• **SHORT EXERCISE**
Copy the rows below, replacing every "locality" with "site" and leaving everything else unchanged.

• **EXTRACTED INFORMATION**
#####
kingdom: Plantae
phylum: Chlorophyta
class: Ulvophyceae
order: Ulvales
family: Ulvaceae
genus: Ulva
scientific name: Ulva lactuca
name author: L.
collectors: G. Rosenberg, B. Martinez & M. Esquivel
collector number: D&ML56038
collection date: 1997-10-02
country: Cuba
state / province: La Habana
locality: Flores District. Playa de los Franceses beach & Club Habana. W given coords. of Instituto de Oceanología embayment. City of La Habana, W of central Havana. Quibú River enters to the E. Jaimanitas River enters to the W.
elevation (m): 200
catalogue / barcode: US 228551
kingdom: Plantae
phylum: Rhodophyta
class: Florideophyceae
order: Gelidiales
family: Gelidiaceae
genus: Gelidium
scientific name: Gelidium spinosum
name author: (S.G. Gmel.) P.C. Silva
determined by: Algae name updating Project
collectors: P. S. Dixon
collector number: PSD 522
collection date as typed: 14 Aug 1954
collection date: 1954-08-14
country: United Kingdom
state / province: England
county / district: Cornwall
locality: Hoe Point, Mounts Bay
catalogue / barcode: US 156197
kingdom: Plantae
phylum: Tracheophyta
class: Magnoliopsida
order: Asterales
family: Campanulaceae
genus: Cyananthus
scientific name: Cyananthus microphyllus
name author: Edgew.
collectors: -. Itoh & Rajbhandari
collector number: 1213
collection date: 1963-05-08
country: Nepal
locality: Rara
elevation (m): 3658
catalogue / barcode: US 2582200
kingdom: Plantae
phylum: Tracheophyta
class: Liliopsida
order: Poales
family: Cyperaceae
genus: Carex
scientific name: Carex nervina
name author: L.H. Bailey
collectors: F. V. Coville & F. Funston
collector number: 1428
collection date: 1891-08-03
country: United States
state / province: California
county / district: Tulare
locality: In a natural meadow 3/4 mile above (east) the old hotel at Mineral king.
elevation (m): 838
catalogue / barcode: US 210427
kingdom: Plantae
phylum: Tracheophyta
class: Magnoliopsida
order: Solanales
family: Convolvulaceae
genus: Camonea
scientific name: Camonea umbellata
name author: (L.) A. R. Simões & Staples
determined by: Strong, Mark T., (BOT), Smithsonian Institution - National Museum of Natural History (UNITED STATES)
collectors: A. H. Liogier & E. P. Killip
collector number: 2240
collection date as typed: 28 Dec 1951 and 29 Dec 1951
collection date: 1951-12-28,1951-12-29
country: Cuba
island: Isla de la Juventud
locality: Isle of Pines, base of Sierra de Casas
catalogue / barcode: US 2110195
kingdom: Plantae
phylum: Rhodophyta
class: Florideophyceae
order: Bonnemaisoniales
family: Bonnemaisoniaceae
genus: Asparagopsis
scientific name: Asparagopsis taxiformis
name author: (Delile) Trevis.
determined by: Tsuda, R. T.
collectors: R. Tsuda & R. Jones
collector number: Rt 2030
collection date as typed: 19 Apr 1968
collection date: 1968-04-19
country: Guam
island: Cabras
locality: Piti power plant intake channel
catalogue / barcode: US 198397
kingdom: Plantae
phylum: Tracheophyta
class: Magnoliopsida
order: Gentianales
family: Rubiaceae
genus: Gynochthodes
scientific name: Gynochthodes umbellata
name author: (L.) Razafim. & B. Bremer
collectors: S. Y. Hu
#####
• **COMPLETE OUTPUT**
kingdom: Plantae
phylum: Chlorophyta
class: Ulvophyceae
order: Ulvales
family: Ulvaceae
genus: Ulva
scientific name: Ulva lactuca
name author: L.
collectors: G. Rosenberg, B. Martinez & M. Esquivel
collector number: D&ML56038
collection date: 1997-10-02
country: Cuba
state / province: La Habana
site: Flores District. Playa de los Franceses beach & Club Habana. W given coords. of Instituto de Oceanología embayment. City of La Habana, W of central Havana. Quibú River enters to the E. Jaimanitas River enters to the W.
elevation (m): 200
catalogue / barcode: US 228551
kingdom: Plantae
phylum: Rhodophyta
class: Florideophyceae
order: Gelidiales
family: Gelidiaceae
genus: Gelidium
scientific name: Gelidium spinosum
name author: (S.G. Gmel.) P.C. Silva
determined by: Algae name updating Project
collectors: P. S. Dixon
collector number: PSD 522
collection date as typed: 14 Aug 1954
collection date: 1954-08-14
country: United Kingdom
state / province: England
county / district: Cornwall
site: Hoe Point, Mounts Bay
catalogue / barcode: US 156197
kingdom: Plantae
phylum: Tracheophyta
class: Magnoliopsida
order: Asterales
family: Campanulaceae
genus: Cyananthus
scientific name: Cyananthus microphyllus
name author: Edgew.
collectors: -. Itoh & Rajbhandari
collector number: 1213
collection date: 1963-05-08
country: Nepal
site: Rara
elevation (m): 3658
catalogue / barcode: US 2582200
kingdom: Plantae
phylum: Tracheophyta
class: Liliopsida
order: Poales
family: Cyperaceae
genus: Carex
scientific name: Carex nervina
name author: L.H. Bailey
collectors: F. V. Coville & F. Funston
collector number: 1428
collection date: 1891-08-03
country: United States
state / province: California
county / district: Tulare
site: In a natural meadow 3/4 mile above (east) the old hotel at Mineral king.
elevation (m): 838
catalogue / barcode: US 210427
kingdom: Plantae
phylum: Tracheophyta
class: Magnoliopsida
order: Solanales
family: Convolvulaceae
genus: Camonea
scientific name: Camonea umbellata
name author: (L.) A. R. Simões & Staples
determined by: Strong, Mark T., (BOT), Smithsonian Institution - National Museum of Natural History (UNITED STATES)
collectors: A. H. Liogier & E. P. Killip
collector number: 2240
collection date as typed: 28 Dec 1951 and 29 Dec 1951
collection date: 1951-12-28,1951-12-29
country: Cuba
island: Isla de la Juventud
site: Isle of Pines, base of Sierra de Casas
catalogue / barcode: US 2110195
kingdom: Plantae
phylum: Rhodophyta
class: Florideophyceae
order: Bonnemaisoniales
family: Bonnemaisoniaceae
genus: Asparagopsis
scientific name: Asparagopsis taxiformis
name author: (Delile) Trevis.
determined by: Tsuda, R. T.
collectors: R. Tsuda & R. Jones
collector number: Rt 2030
collection date as typed: 19 Apr 1968
collection date: 1968-04-19
country: Guam
island: Cabras
site: Piti power plant intake channel
catalogue / barcode: US 198397
kingdom: Plantae
phylum: Tracheophyta
class: Magnoliopsida
order: Gentianales
family: Rubiaceae
genus: Gynochthodes
scientific name: Gynochthodes umbellata
name author: (L.) Razafim. & B. Bremer
collectors: S. Y. Hu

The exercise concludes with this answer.